Genel yaygın İnancımıza göre şehitler ölmez. Kendimizi kandırmayalım. Bal gibi öldüler. Bir hiç uğruna askerlerimiz ateşin içine atıldı. Üstelik şehit sayısı parça parça verilerek vatandaşın gazı alınmaya çalışılıyor. Belki de ilerleyen saatlerde bu sayının artmasından endişe ediliyor.  İlk gelen bilgilerde 3 askerimiz şehit edilmişti. Daha sonra bu sayı önce 9, sonraki açıklamada 22, gecenin ilerleyen saatlerinde 29 ve sabahın erken saatlerinde son açıklamaya göre ise 33’e yükseldiği anlaşılıyor. 32 askerimizin de yaralı olduğu ifade edildi.

Sırım gibi Suriyeli delikanlılar Türkiye’de ticaret yapsın, deniz kenarında piknik yapsın. Sevgilileri ile parklarda ormanlarda gezsinler, bayramlarda Suriye’ye girip çıksınlar tekrar Türkiye’ye dönsünler, ama benim daha süt kuzusu askerlerimiz gitsin bir hiç uğruna Suriye’de şehit olsunlar. Peşinden de Allah rahmet eylesin. Vatan sağolsun gibi klasik taziye cümleleri ile geçiştirilecek bir durum değildir. Klasik bir cümle ile ateş düştüğü yeri yakıyor. Bu ateş bazen de çevresini yakabilir! Allah o şehit ailelerine sabır ihsan eylesin. Bu da bizim taziyemiz olsun.

Sen daha düne kadar Esed’le can ciğer kuzu sarması olacaksın, hatta ailecek Bodum’da tatil yapacaksın, sonra da ben ona küstüm onunla konuşmam diyeceksin. Eğer Türkiye Suriye merkezi hükümetle belli düzeyde diyalog kurabilseydi durum bu safhaya gelmeyecekti. Sayın Cumhurbaşkanı Erdoğan’ın inadı uğruna maalesef Türkiye – Suriye ile savaş durumuna getirilmiştir. Efendim biz iktidar olarak Rusya üzerinden Suriye Merkezi hükümetle ilişkilerimizi devam ettiriyoruz gibi cümlelerle olayın hafife alındığı gün gibi ortada.

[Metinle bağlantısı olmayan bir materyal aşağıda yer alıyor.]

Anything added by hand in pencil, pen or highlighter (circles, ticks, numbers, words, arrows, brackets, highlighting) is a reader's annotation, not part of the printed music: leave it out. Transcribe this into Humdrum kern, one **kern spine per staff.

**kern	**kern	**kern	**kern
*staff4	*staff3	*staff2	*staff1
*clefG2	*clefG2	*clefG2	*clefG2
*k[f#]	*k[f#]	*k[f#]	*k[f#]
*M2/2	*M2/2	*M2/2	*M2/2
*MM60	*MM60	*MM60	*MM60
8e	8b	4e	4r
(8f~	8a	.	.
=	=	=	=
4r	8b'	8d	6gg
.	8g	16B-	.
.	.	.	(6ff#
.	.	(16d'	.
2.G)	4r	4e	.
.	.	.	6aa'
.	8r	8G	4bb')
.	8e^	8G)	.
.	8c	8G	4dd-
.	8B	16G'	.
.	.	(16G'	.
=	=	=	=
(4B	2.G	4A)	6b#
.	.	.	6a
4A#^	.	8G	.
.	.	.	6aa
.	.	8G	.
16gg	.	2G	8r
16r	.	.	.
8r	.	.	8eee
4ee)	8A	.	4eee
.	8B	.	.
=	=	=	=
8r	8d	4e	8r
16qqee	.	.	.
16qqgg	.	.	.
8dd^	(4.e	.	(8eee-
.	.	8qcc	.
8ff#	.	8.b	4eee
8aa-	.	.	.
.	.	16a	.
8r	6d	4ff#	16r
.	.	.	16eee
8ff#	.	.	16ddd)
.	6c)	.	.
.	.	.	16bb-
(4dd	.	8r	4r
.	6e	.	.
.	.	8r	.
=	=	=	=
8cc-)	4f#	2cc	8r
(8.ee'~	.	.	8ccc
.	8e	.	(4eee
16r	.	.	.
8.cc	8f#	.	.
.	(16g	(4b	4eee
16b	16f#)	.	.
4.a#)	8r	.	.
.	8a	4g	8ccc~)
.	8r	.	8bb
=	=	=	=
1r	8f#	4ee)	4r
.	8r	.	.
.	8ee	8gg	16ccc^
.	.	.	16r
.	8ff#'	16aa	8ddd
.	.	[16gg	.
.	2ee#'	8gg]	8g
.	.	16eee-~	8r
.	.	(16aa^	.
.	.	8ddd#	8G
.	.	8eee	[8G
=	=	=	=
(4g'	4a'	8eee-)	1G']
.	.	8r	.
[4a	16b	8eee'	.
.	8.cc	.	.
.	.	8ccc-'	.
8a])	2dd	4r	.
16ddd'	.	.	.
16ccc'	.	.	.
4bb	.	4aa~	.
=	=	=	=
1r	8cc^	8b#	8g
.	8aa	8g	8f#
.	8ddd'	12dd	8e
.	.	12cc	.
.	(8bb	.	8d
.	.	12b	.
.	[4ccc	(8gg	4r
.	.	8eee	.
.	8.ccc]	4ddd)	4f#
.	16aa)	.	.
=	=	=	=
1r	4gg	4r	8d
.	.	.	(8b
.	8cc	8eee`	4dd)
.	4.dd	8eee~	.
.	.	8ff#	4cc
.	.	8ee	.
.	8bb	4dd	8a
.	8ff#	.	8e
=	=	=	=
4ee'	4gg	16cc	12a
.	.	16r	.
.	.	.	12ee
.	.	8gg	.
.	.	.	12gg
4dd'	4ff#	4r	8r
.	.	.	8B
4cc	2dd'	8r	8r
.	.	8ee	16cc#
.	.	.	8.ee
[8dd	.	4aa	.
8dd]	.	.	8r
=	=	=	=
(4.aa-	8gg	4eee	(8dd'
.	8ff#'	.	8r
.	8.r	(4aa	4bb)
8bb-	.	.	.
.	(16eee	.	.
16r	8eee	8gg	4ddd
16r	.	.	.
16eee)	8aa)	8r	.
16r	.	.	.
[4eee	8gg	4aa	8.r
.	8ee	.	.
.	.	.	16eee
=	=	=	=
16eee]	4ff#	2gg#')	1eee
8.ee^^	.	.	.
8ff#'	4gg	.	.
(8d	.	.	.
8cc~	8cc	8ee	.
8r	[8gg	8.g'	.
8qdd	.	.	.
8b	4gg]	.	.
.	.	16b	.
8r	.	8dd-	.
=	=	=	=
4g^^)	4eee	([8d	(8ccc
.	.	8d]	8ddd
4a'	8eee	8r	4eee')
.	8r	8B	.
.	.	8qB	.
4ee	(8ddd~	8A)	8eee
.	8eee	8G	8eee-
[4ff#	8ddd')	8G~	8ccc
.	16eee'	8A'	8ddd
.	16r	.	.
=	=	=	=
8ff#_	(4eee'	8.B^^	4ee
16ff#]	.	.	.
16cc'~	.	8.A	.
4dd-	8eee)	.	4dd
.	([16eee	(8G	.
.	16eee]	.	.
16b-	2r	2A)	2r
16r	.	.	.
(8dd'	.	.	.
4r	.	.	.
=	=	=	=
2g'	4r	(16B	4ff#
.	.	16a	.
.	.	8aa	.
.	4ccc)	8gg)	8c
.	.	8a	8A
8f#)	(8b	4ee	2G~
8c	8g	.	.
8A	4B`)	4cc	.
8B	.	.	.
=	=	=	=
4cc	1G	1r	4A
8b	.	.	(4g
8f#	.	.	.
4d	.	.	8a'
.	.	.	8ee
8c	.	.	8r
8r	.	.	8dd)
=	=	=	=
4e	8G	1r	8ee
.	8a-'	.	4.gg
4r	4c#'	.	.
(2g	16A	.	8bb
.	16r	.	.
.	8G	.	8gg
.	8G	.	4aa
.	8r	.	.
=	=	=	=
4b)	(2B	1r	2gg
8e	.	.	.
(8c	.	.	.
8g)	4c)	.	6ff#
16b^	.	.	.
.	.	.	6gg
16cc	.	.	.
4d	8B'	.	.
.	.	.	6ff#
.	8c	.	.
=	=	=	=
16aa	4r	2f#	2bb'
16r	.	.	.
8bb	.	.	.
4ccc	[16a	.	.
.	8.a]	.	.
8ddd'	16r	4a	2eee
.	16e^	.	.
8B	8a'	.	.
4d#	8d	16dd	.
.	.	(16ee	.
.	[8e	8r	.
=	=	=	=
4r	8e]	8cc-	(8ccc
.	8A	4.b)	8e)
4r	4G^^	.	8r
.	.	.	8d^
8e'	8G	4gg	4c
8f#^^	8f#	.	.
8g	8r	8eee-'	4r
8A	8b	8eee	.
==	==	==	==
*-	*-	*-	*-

Öyle veya böyle Suriye de bir meşru bir hükümet var. Üstelik arkasında kara kuvvetlerini İran’ın, hava kuvvetlerini ise Rusya’nın desteklediği bir Suriye var.

Böyle bir orantısız bir güç dengesi karşısında diplomasi kanalları tamamen tüketilmeden cepheye mehmetciği sürmek bana göre bir hata idi. Rusya ve İran ikna edilmeden böyle bir diklenme ile askerimiz oraya gönderilmemeli idi. Üstelik Rusya’nın bölgede hava sahasını kapattığı bir aşamada Türkiye’nin elini ve kolunun bağlandığını görüyoruz. Üstelik açıklamalarda rejim güçlerine 1709 zayiat verildiği yandaş kanalları tarafından ilan ediliyordu. Nereden bileceğiz bu sayının doğru olduğunu. Reuters Ajansı mı verdi. Rus Tas Ajansı mı verdi. Veya Suriye Merkezi Hükümet televizyonları mı açıkladı. Bu açıklamalar Türk Milleti’nin gazını almaya yönelik olmakta ileriye gidemez.

Türk Milleti olarak büyük üzüntü içindeyiz. Sonuçta bu şehitlerimiz bizim evlatlarımız. Biz ne kadar üzgünüz desek te , feryadı figan etsek te şehit ailelerinin ocaklarına düşen ateşi asla tahayyül edemeyiz. Son saldırılar birkaç şehit kelimesi ile de küçümsenecek bir durum değildir. Bunu hem içeride, hem de dışarıda siyasi ve hukuki sonuçları olacaktır.

Türkiye’nin uyguladığı dış politikanın sonucu olarak şahsen darbeyi ABD’den bekliyordum. Ama darbe Sayın Cumhurbaşkanı’mızın kankası Putin’den geldi. Hem de çok ağır geldi. Ancak ABD’yi bu arada unutmamalıyız. Her ne kadar Rusya karşısında Türkiye’nin yanındayız gibi cılız açıklamalara kanmamalıyız. ABD’den silahlı darbe değil de ekonomik darbe geleceğini asla unutmamalıyız. ABD er veya geç Türkiye’ye ekonomik bir darbe vuracağını düşünüyorum. Bekleyip göreceğiz.